The trial enrolled patients with heterozygous variants in four key genes: POMC/PCSK1, LEPR, SRC1, and SH2B1. These genes play crucial roles in the melanocortin pathway, which regulates hunger and energy expenditure. In a randomized, double-blind, placebo-controlled design, participants received either setmelanotide or placebo for one year. The results across all four substudies failed to demonstrate statistically significant BMI reductions when comparing setmelanotide to placebo.
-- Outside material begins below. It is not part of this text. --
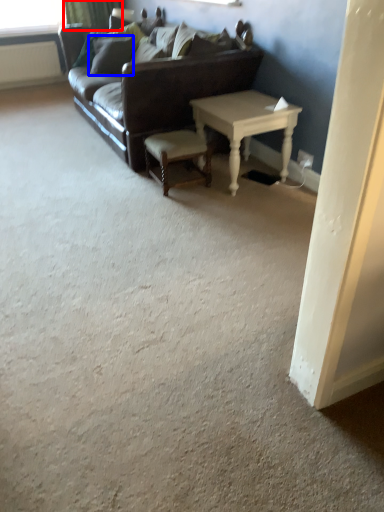
Question: Which object is further to the camera taking this photo, curtain (highlighted by a red box) or pillow (highlighted by a blue box)?

Choices:
 (A) curtain
 (B) pillow

Answer: (A)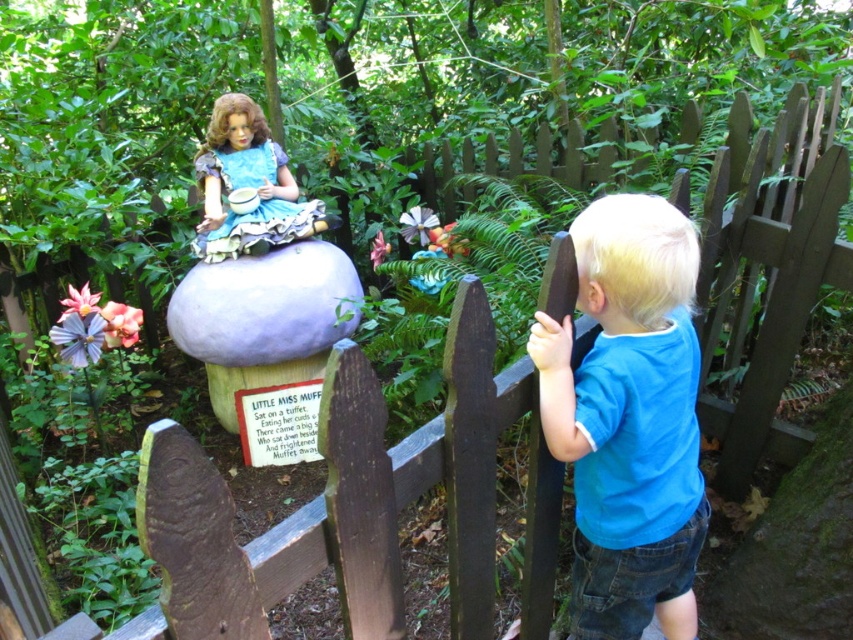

Placebo-adjusted BMI changes ranged from just 1.7% for SH2B1 carriers to 4.3% for POMC/PCSK1 carriers—improvements that fell short of statistical significance thresholds required for regulatory approval.
The findings represent a significant setback for Rhythm Pharmaceuticals, particularly given setmelanotide’s existing FDA approvals. The drug was previously approved for homozygous deficiencies in POMC, PCSK1, and LEPR in 2020, with Bardet-Biedl syndrome approval following in 2022. These approvals were based on patients carrying two mutated copies of disease-related genes. The distinction is critical: homozygous mutations completely eliminate gene function, whereas heterozygous mutations impair it only partially. The EMANATE results suggest that partial genetic impairment may not respond adequately to setmelanotide’s mechanism.
However, the trial wasn’t entirely without encouraging signals. Post hoc analyses—secondary examinations of the data conducted after the trial—revealed more promising results in certain subgroups. Among patients with POMC/PCSK1 variants, those receiving setmelanotide experienced a 5.5% greater BMI decline than placebo controls, and this result reached statistical significance. Similarly, patients with SRC1 variants showed a 6.2% greater BMI reduction with the drug. When researchers examined only participants who completed the full year of treatment, the differences became even more pronounced, with POMC/PCSK1 carriers showing a 9.7% greater decline and SRC1 carriers experiencing an 8% greater decrease.
These secondary findings have encouraged the pharmaceutical company to continue investigating the drug’s potential. Rhythm Pharmaceuticals indicated plans to conduct further analysis of the EMANATE data and to pursue development of next-generation melanocortin-4 receptor agonists specifically targeting heterozygous POMC/PCSK1 and SRC1 variants.
Safety remained consistent with previous setmelanotide trials, with no unexpected adverse events reported. Common side effects included skin hyperpigmentation, injection site reactions, nausea, vomiting, and headaches.
The trial underscores an important principle in rare disease medicine: genetic heterogeneity requires tailored therapeutic approaches. While setmelanotide proved transformative for patients with complete genetic defects, the heterozygous populations studied appear to need either higher doses, extended treatment periods, or fundamentally different pharmacological approaches to achieve meaningful weight loss benefits.